Clarke and Wade were amazed and not a little embarrassed to see Dr Mary Savage, the severe and unfeminine missionary doctor in charge of the hospital, collapse into tears and panic as Captain Winterbottom was brought in. She kept calling, ‘Tom, Tom,’ and behaving generally as though her doctoring had deserted her. But her panic lasted only a short time; she was soon mistress of herself and the situation. However, it had lasted long enough to have been noticed by a few native nurses and ward attendants who spread it not only in the hospital but in the small village of Nkisa. Both in the hospital and outside in the village Dr Savage was known as Omesike, One Who Acts With Power, and it was not expected that she would ever cry for a patient, not even when the patient happened to be Captain Winterbottom whom they mischievously called her husband.
Winterbottom’s delirium lasted three days and in all that time Dr Savage rarely left his bedside. She even postponed the operations which she performed every Wednesday for which that day was known throughout the village as Day of the Cutting Open of Bowels. It was always a sad day and the little daily market which had sprung up outside the gates of th
e hospital to supply the needs of patients from distant clans attracted fewer market women on Wednesdays than on any other day of the week. It was also noticed that even the sky knew that day of death and mourned in gloom.
Dr Savage checked through her list of operation cases and was satisfied that there was none that could be called very urgent and decided to postpone them till Friday. Captain Winterbottom’s condition had improved very slightly and there was a little hope. The next day or two would be decisive and a lot would depend on skilled nursing to help him over the critical threshold. He was in a special ward all by himself and nobody was allowed in there except Dr Savage and her only European Sister.

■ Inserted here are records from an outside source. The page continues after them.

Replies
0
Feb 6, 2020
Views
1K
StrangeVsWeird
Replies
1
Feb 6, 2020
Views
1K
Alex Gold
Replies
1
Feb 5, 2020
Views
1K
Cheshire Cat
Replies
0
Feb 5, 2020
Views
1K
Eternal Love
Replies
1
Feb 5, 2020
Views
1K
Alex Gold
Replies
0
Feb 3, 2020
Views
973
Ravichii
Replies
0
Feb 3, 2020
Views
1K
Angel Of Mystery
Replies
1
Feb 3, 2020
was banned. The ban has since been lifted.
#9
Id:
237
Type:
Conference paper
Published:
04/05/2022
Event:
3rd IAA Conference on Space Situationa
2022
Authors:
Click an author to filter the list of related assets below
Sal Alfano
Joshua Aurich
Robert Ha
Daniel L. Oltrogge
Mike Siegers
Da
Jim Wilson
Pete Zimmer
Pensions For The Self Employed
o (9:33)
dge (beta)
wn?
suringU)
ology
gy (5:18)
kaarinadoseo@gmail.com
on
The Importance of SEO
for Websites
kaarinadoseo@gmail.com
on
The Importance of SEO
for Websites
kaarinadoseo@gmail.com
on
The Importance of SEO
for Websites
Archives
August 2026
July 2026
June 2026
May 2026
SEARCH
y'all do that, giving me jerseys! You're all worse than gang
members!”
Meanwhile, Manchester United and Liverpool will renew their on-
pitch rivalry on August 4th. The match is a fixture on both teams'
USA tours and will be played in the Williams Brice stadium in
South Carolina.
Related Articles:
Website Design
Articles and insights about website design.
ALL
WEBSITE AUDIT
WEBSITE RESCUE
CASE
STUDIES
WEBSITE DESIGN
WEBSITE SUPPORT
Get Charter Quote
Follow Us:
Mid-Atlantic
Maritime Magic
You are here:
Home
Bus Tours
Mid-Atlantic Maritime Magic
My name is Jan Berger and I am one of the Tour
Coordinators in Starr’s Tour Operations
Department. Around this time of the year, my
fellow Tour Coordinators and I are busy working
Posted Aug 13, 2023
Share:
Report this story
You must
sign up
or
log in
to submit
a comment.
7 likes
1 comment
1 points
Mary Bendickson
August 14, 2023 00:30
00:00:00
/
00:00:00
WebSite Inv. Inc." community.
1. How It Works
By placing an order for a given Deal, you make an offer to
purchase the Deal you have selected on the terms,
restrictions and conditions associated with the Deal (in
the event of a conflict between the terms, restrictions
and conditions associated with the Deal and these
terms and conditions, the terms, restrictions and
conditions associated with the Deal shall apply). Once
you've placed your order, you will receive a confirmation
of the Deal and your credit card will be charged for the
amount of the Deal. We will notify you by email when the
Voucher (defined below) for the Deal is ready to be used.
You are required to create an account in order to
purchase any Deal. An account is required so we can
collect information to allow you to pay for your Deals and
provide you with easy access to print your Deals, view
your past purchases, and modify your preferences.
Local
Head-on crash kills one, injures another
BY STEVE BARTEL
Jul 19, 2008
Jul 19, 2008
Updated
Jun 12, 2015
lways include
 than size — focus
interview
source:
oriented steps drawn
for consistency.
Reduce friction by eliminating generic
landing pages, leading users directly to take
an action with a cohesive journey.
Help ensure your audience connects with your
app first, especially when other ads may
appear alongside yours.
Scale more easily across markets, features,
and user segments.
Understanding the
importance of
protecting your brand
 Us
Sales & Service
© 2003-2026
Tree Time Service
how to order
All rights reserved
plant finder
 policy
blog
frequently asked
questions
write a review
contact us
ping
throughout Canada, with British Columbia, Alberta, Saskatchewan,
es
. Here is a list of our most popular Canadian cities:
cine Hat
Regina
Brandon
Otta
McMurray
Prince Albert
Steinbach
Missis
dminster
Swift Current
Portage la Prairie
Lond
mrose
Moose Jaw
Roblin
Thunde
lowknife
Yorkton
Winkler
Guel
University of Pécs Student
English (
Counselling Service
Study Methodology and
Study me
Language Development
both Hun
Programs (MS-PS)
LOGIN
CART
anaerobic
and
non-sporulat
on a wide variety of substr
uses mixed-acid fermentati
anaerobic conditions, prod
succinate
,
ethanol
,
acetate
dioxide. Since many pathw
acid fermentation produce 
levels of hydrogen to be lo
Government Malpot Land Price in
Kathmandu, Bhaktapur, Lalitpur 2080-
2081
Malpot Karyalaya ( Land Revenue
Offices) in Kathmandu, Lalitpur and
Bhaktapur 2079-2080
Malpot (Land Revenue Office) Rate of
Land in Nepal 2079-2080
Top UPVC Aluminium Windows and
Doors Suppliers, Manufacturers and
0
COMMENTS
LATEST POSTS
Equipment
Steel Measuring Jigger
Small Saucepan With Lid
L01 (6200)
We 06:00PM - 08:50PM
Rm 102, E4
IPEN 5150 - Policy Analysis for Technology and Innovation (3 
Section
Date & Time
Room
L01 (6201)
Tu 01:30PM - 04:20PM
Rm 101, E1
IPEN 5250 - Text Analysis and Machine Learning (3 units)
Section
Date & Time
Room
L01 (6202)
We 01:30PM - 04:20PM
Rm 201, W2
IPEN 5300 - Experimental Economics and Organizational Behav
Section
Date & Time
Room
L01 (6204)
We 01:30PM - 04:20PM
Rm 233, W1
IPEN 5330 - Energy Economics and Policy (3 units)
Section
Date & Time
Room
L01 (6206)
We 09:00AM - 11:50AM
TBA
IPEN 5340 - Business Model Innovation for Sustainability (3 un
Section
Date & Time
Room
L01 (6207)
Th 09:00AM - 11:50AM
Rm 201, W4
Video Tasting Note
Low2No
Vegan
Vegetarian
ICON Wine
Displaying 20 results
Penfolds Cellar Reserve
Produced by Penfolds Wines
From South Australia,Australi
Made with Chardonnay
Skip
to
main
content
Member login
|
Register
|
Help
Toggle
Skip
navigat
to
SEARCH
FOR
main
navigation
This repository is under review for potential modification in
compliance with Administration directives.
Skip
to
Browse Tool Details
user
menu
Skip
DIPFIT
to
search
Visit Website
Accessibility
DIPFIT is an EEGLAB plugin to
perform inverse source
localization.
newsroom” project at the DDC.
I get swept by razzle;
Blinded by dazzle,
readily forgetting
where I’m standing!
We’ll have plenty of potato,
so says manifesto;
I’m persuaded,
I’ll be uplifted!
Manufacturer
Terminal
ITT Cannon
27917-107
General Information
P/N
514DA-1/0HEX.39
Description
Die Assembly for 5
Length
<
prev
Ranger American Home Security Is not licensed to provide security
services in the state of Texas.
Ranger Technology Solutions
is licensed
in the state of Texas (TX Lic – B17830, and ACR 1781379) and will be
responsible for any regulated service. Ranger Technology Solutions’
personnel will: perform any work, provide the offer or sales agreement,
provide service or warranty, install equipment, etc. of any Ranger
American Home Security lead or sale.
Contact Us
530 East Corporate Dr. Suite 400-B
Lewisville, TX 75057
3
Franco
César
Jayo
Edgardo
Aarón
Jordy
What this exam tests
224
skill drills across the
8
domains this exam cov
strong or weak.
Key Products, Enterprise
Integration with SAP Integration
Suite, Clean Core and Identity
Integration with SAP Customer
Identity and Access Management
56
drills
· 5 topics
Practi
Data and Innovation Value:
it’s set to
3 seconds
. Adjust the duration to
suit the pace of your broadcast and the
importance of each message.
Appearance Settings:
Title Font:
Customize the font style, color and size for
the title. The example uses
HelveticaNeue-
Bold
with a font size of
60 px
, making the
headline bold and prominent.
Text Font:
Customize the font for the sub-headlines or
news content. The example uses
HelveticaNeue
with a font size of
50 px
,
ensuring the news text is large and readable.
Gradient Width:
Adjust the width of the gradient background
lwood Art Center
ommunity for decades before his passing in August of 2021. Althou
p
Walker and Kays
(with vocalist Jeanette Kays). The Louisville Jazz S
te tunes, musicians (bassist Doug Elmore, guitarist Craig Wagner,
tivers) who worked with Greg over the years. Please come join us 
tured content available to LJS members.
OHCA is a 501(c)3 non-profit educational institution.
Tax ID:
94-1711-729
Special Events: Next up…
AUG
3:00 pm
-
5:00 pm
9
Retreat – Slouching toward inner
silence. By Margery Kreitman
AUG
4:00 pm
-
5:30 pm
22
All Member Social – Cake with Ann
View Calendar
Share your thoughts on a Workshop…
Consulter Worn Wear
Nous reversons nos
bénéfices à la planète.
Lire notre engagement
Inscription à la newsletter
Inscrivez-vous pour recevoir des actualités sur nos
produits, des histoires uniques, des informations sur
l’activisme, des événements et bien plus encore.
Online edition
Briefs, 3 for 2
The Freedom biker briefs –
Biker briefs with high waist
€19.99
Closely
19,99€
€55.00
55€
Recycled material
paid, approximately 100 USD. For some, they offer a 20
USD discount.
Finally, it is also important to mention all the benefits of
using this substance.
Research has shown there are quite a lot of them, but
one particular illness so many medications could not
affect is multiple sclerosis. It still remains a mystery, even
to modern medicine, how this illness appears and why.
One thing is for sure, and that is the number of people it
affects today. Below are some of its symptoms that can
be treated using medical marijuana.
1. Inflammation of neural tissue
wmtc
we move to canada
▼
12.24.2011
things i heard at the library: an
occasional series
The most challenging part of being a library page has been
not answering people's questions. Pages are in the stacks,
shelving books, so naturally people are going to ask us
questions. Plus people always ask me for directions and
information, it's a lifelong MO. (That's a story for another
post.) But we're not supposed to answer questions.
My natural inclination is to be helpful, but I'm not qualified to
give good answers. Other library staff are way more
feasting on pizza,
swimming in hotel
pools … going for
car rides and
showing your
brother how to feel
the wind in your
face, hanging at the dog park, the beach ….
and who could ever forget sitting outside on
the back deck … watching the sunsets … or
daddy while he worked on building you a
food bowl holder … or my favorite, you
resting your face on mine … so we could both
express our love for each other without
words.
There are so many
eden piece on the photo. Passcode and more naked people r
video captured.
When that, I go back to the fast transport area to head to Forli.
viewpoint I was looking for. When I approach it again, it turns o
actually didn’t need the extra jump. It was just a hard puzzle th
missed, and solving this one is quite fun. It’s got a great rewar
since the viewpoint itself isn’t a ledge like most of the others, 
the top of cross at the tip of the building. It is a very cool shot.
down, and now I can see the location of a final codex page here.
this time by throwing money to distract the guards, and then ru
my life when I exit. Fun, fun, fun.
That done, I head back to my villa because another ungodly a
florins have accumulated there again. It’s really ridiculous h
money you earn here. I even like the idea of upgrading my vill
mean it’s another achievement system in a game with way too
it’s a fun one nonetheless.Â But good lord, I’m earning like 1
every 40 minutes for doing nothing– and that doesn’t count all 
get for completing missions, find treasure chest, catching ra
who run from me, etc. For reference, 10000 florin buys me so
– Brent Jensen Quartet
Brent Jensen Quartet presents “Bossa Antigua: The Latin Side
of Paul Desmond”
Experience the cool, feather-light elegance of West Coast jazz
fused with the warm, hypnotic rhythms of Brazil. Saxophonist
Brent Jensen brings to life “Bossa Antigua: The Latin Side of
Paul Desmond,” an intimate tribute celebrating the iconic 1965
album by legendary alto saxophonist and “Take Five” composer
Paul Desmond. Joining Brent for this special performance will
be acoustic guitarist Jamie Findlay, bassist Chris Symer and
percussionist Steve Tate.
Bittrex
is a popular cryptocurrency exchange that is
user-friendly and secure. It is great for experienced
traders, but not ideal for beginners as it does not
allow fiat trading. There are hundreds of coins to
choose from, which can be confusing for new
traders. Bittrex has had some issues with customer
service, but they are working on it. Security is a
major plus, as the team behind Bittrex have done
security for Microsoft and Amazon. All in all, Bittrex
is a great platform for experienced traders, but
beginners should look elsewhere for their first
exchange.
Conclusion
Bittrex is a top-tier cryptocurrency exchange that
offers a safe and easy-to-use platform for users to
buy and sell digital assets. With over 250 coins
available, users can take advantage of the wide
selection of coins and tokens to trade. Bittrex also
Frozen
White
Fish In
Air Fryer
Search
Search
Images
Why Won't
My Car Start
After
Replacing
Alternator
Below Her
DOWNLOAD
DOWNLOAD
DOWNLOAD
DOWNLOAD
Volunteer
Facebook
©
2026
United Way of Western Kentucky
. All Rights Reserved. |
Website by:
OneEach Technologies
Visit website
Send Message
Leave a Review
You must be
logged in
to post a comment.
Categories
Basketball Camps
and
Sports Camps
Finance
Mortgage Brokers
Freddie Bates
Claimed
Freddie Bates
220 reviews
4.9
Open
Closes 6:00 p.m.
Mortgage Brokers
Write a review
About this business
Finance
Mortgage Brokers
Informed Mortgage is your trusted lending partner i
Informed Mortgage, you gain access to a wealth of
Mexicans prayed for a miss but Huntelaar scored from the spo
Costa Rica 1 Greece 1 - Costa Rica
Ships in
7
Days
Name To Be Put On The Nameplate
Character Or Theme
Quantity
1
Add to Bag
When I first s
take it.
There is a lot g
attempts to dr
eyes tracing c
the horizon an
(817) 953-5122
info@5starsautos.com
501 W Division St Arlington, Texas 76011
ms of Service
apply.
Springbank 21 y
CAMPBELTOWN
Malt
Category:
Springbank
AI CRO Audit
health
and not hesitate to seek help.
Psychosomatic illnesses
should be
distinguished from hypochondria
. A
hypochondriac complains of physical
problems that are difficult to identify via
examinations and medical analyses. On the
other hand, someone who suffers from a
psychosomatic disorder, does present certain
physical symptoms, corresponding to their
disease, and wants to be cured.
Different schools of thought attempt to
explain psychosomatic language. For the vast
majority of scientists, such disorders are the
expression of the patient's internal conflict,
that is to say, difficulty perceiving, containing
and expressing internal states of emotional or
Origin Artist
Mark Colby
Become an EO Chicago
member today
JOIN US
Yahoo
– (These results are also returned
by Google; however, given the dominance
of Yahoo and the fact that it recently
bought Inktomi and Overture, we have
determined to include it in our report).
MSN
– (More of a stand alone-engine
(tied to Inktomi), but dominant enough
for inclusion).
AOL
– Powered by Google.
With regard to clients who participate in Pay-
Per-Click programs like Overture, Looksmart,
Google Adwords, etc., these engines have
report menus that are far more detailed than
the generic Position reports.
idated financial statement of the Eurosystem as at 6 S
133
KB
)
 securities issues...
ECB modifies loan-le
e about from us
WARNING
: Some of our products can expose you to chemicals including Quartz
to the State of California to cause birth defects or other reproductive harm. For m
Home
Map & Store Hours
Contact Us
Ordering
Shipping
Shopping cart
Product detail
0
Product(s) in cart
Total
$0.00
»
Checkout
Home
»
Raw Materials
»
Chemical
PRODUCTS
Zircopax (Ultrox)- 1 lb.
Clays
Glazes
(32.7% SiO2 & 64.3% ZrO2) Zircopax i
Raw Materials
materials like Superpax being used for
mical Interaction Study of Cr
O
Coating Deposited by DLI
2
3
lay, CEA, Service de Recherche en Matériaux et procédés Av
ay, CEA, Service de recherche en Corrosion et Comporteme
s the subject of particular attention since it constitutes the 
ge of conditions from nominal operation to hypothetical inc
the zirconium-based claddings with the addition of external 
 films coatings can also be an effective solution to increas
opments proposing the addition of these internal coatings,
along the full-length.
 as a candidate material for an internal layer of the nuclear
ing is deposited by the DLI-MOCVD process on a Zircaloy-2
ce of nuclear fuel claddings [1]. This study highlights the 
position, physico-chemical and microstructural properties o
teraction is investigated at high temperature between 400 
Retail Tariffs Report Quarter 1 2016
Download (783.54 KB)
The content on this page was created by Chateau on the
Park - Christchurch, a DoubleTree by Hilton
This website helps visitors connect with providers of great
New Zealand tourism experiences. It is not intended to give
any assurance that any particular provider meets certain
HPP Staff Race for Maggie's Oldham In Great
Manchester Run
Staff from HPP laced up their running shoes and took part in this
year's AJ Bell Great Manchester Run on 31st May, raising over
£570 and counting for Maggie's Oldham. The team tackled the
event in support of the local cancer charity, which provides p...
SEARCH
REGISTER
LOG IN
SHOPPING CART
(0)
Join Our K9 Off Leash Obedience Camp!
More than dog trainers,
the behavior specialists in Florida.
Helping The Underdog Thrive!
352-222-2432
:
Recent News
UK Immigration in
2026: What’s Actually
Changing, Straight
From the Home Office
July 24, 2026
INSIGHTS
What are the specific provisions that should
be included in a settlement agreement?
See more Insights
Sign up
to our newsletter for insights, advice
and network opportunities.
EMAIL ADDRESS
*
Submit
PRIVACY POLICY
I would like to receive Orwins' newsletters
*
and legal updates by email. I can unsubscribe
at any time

Captain Winterbottom’s steward, John Nwodika, was told to escort the two policemen to Umuaro as he had done for the messenger. But in his mind he had sworn never again to take a representative of ‘gorment’ to his home clan. His resolve was strengthened in this case when he got to know that the two policemen would be armed with a warrant of arrest and handcuffs for the Chief Priest of Ulu. But since he could not turn round and say to his master: No, I shall not go, he agreed to go but made other plans. Consequently when the two policemen came for him before the crow of the first cock they found him shivering from a sudden attack of iba. Wrapped up in an old blanket which Captain Winterbottom had given him for the child his wife delivered four months ago John managed with great effort to whisper a few directions to the men. Once they were in Umuaro, he said, any suckling child could show them Ezeulu’s house. This turned out to be literally true.
The two men entered Umuaro at the time of the morning meal. Soon they met a man carrying a pot of palm wine and stopped him.
‘Where is Ezeulu’s house?’ asked the leader, Corporal Matthew Nweke. The man looked suspiciously at the uniformed strangers.
‘Ezeulu,’ he said after a long time in which he had seemed to search his memory. ‘Which Ezeulu?’